**Problem requirements**
Reproduce the entries below exactly, but only from the line containing "119 264 23125" to the line containing "23 282 18875", inclusive.

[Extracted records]
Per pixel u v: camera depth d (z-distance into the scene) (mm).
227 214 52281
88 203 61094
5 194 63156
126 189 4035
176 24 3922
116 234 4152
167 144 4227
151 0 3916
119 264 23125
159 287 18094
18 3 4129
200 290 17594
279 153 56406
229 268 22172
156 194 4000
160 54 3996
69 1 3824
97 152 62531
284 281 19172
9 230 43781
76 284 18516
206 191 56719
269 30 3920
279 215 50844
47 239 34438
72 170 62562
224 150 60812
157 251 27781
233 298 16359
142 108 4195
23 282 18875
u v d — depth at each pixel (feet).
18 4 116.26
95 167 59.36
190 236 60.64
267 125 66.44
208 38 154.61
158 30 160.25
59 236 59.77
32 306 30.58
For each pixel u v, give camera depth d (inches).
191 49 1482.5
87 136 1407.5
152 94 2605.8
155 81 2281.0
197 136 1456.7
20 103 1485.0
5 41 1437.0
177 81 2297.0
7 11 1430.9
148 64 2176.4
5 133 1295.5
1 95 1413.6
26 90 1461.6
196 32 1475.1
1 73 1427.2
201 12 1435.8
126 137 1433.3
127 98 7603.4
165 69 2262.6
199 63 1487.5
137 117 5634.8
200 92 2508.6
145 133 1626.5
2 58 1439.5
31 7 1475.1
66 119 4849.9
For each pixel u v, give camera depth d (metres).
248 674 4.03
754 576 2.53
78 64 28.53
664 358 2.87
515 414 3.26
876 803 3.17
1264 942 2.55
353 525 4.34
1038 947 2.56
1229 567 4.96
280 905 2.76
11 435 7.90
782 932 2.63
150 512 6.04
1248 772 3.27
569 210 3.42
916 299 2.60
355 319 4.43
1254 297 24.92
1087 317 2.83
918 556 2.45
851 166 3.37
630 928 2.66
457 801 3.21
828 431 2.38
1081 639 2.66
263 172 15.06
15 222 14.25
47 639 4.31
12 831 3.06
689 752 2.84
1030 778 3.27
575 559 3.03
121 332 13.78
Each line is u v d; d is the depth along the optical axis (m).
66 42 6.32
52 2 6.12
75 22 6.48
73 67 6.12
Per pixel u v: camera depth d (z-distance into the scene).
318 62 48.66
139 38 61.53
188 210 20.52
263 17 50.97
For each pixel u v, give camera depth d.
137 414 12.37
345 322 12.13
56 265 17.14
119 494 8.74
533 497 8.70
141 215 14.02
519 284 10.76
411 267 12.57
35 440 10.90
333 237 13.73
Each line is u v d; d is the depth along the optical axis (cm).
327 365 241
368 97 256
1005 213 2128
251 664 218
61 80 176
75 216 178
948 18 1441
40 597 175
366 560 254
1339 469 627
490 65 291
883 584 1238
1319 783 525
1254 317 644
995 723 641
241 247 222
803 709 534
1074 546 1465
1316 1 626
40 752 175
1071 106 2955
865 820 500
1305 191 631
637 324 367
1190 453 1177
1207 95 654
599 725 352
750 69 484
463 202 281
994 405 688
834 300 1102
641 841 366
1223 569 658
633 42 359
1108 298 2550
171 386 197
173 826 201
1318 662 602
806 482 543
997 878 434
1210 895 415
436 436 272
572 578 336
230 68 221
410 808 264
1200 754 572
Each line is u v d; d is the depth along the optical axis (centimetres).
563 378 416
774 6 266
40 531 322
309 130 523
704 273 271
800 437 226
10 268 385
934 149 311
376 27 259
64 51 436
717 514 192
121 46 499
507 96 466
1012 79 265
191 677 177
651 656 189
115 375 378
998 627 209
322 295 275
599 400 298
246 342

**Response to the task**
119 264 23125
159 287 18094
18 3 4129
200 290 17594
279 153 56406
229 268 22172
156 194 4000
160 54 3996
69 1 3824
97 152 62531
284 281 19172
9 230 43781
76 284 18516
206 191 56719
269 30 3920
279 215 50844
47 239 34438
72 170 62562
224 150 60812
157 251 27781
233 298 16359
142 108 4195
23 282 18875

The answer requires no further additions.